- Born: Anaheim, California, U.S.
- Education: New York University Tisch School of the Arts
- Occupations: Actress; singer;
- Website: allimauzey.com

= Alli Mauzey =

American actress and singer

Alli Mauzey (born in Anaheim, California) is an American actress and singer whose works include Glinda in the Broadway and 1st national tour productions of Wicked and the role of Lenora in the musical Cry-Baby, as well as the main character voice acting role of Lioness in the animated series A.T.O.M..

==Education and career==
Mauzey has a B.F.A. in drama from New York University's Tisch School of the Arts.

She made her Broadway debut in 2002, as Brenda in Hairspray, and also performed in the First National Tour.

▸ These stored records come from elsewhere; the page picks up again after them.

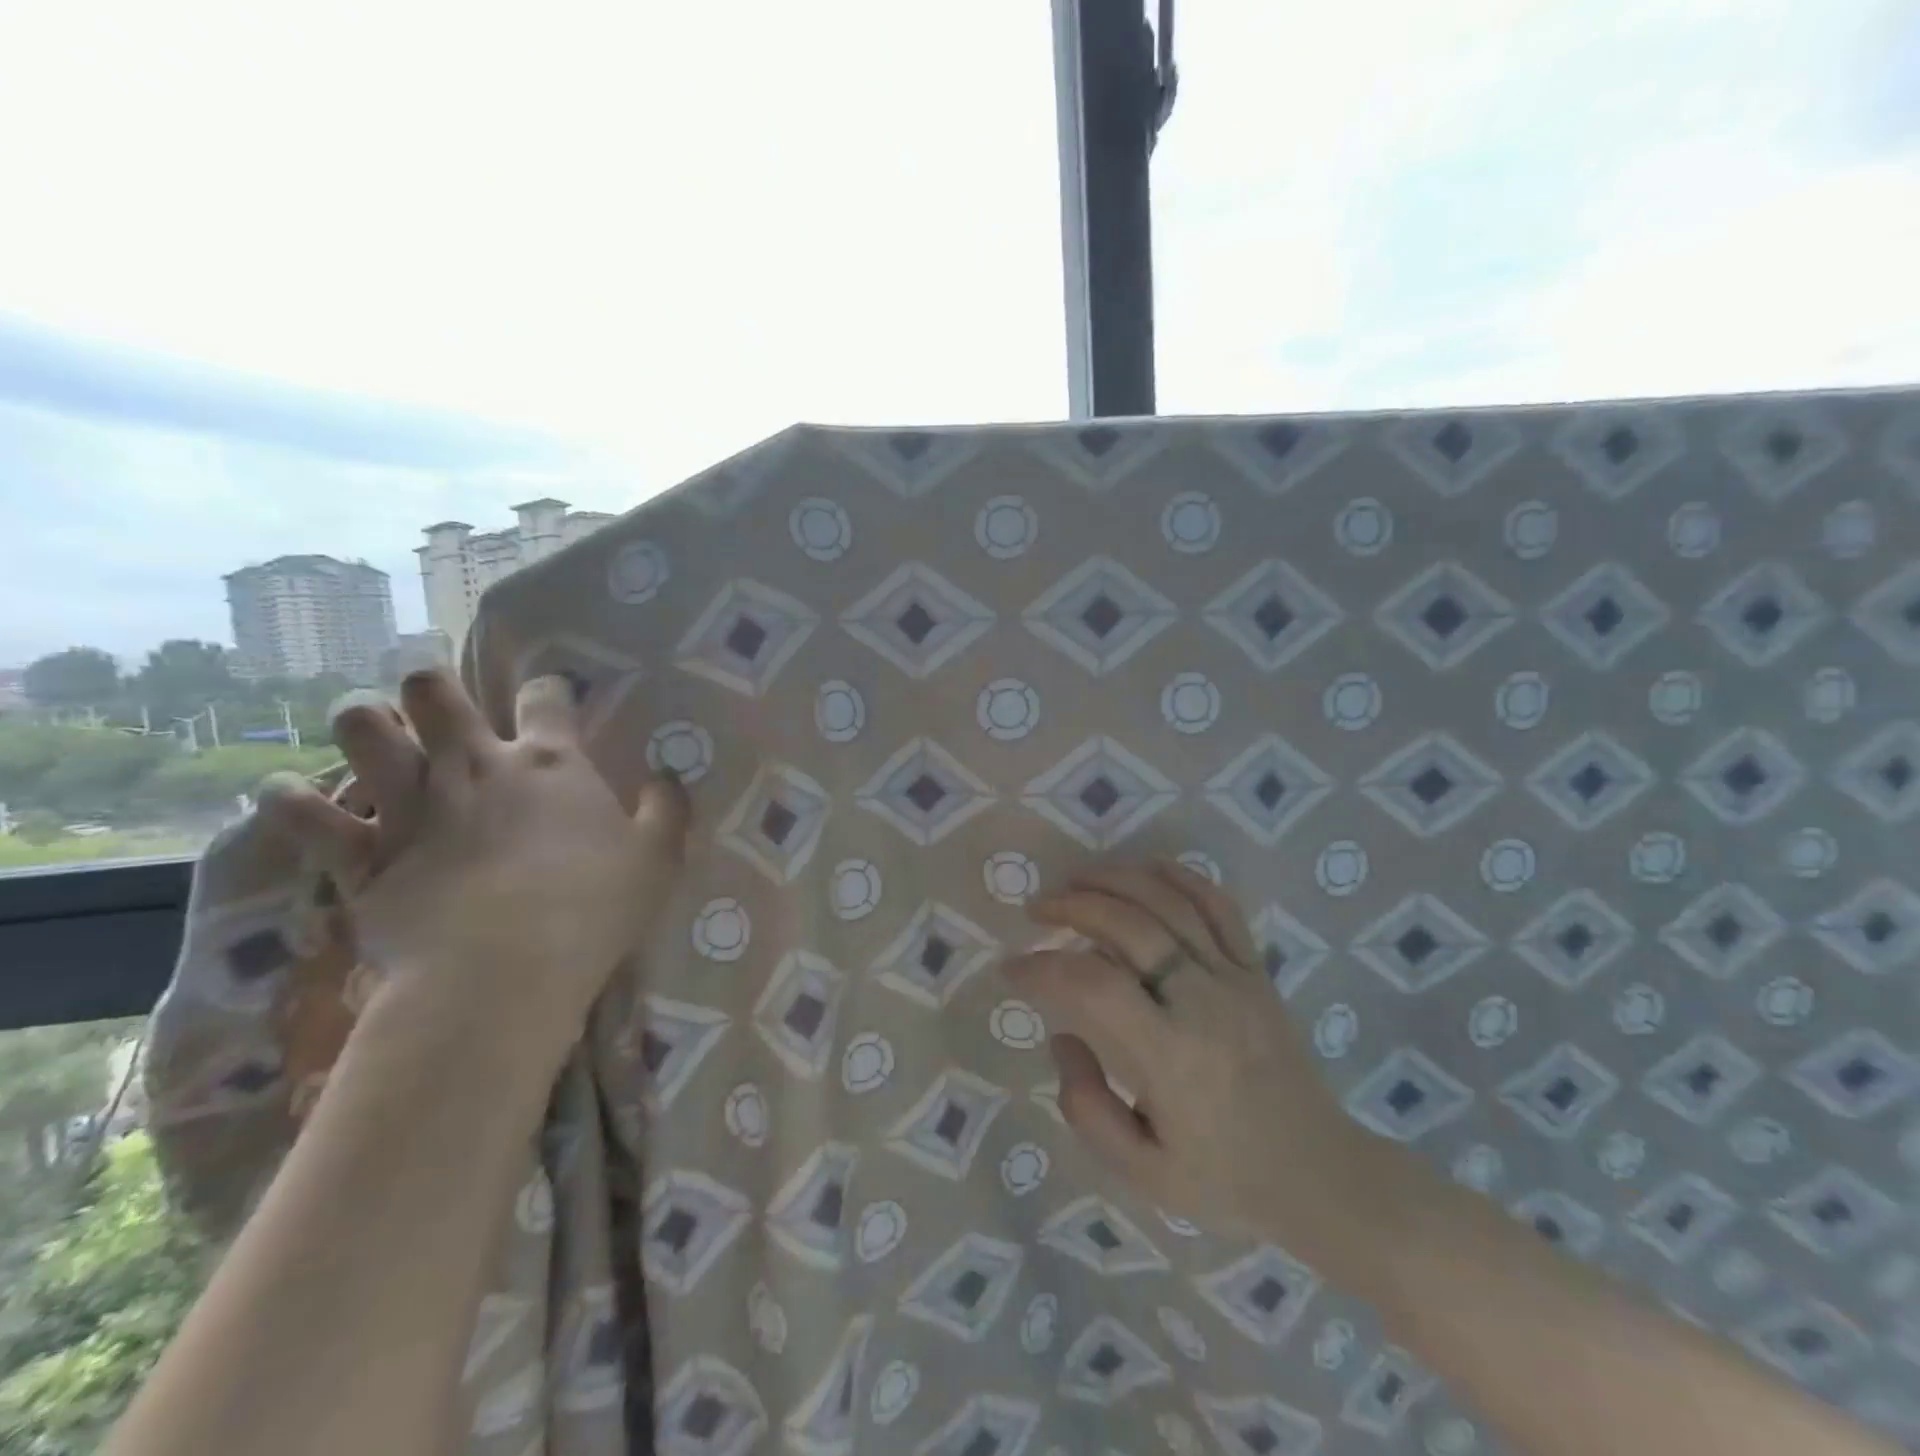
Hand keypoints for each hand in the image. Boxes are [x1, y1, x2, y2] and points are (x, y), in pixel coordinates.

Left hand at [258, 669, 688, 1063]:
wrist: (503, 972)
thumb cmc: (593, 908)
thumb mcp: (658, 858)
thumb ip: (667, 809)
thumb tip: (668, 777)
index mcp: (550, 762)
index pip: (546, 697)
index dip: (548, 689)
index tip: (551, 699)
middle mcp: (474, 766)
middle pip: (433, 691)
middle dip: (428, 684)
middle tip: (434, 700)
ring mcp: (412, 805)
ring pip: (360, 729)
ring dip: (361, 722)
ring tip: (369, 732)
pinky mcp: (361, 855)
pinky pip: (304, 813)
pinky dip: (292, 800)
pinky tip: (288, 793)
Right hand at [1006, 862, 1400, 1266]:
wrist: (1321, 1175)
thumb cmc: (1226, 1179)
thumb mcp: (1144, 1174)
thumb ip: (1087, 1107)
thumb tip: (1061, 1037)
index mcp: (1172, 1058)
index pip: (1094, 986)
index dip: (1043, 968)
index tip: (1012, 969)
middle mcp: (1204, 1004)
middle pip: (1130, 926)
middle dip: (1073, 906)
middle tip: (1038, 910)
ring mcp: (1237, 979)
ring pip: (1171, 904)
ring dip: (1116, 880)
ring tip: (1076, 880)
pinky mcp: (1258, 971)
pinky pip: (1220, 907)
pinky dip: (1179, 877)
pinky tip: (1145, 869)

In 2007, Mauzey originated the role of Lenora in the musical Cry-Baby, for which she won a Theatre World Award and was nominated for a Drama League Award. She also originated the role of Lenora in the pre-Broadway production of Cry-Baby at the La Jolla Playhouse in San Diego (Theatre Critics Circle Award).

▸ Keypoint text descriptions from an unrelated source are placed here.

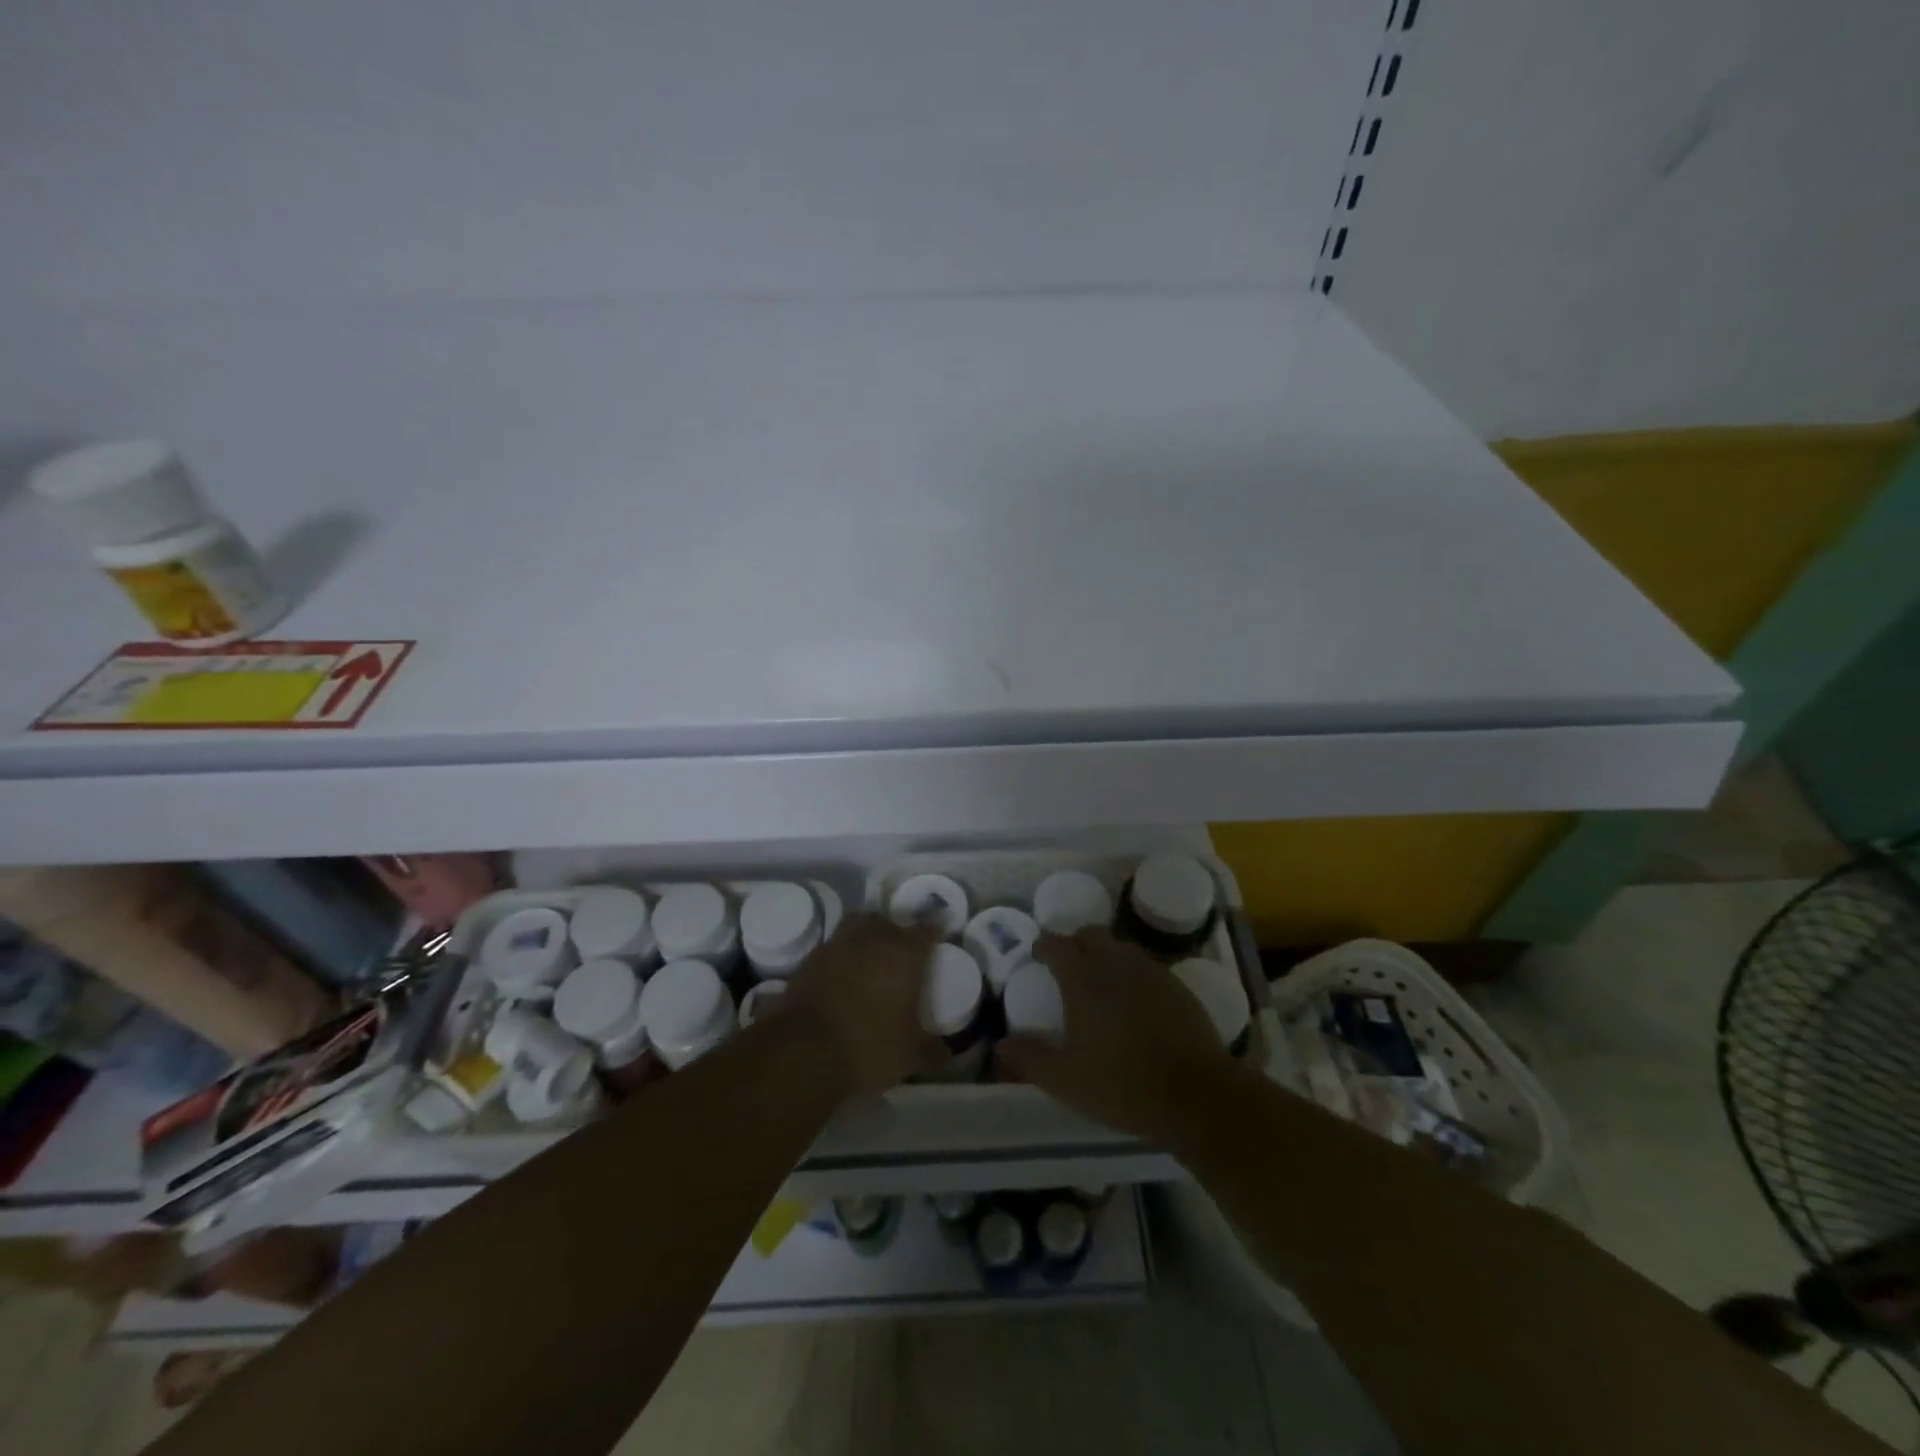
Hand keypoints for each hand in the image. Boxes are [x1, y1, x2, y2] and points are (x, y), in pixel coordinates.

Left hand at [781, 914, 939, 1097]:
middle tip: (902, 950)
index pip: (926, 931)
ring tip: (870, 956)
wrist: (805, 1050)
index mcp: (905, 953)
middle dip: (897, 931)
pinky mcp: (811, 958)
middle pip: (889, 922)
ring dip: (866, 935)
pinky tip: (843, 975)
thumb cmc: (869, 1045)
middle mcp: (873, 938)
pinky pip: (833, 947)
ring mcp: (838, 944)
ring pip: (857, 925)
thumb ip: (932, 1051)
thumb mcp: (909, 1056)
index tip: (938, 938)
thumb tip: (947, 1057)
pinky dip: (841, 955)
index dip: (934, 933)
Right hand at [995, 929, 1225, 1141]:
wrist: (1197, 1095)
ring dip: (1105, 956)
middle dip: (1075, 944)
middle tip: (1067, 968)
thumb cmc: (1123, 1084)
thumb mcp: (1066, 1080)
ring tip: (1099, 984)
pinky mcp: (1177, 986)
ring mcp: (1150, 971)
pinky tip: (1134, 1004)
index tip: (1036, 957)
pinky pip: (1146, 967)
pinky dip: (1132, 975)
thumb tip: (1000, 1044)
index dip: (1043, 946)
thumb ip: (1030, 1058)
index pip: (1057, 944)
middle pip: (1090, 935)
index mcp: (1084, 977)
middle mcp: (1116, 963)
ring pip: (1120, 948)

Mauzey starred on Broadway as Glinda the Good in Wicked, a role she also performed to critical acclaim on the First National Tour and in the San Francisco company.

She performed as Ernestina in the Tony Award-winning revival of Hello, Dolly! from March to August 2018.

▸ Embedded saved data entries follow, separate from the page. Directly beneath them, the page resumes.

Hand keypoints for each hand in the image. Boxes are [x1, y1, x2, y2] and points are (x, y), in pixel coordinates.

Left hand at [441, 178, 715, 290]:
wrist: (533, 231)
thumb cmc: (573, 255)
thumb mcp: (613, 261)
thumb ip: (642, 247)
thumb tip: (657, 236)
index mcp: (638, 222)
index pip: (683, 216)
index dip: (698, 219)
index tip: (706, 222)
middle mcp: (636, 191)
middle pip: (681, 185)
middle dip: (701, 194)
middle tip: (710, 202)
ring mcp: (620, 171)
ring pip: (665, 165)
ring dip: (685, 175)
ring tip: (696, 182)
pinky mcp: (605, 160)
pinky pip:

Mauzey's other New York credits include Minerva in the New York City Center Encores! production of The Golden Apple, Sydney in It's a Bird... It's a Plane... It's Superman, Ellie May Shipley in Show Boat with the New York Philharmonic, and Selma in the Off-Broadway production of Red Eye of Love. Regionally, she has appeared as Mallory in City of Angels for Reprise! in Los Angeles, Snookie in 110 in the Shade at the Pasadena Playhouse, and Audrey in Little Shop of Horrors at The Muny, for which she was nominated for a Kevin Kline Award.

In September 2021, it was announced that Mauzey was cast in the world premiere of the musical, Kimberly Akimbo, which opened off-Broadway at Atlantic Theater Company on December 8, 2021. She then reprised her role on the Broadway production of the musical, which began previews at the Booth Theatre on October 12, 2022 and officially opened on November 10, 2022. The production won many awards, including the Tony Award for Best Musical and the Drama Desk Award for Outstanding Musical, among others.

She is also known for her voice-acting roles in the English-language French animated series A.T.O.M. – Alpha Teens on Machines, in which she played Catalina "Lioness" Leone, one of the five main characters who appeared in all 52 episodes of the series, and Firekat, a major character in the second season.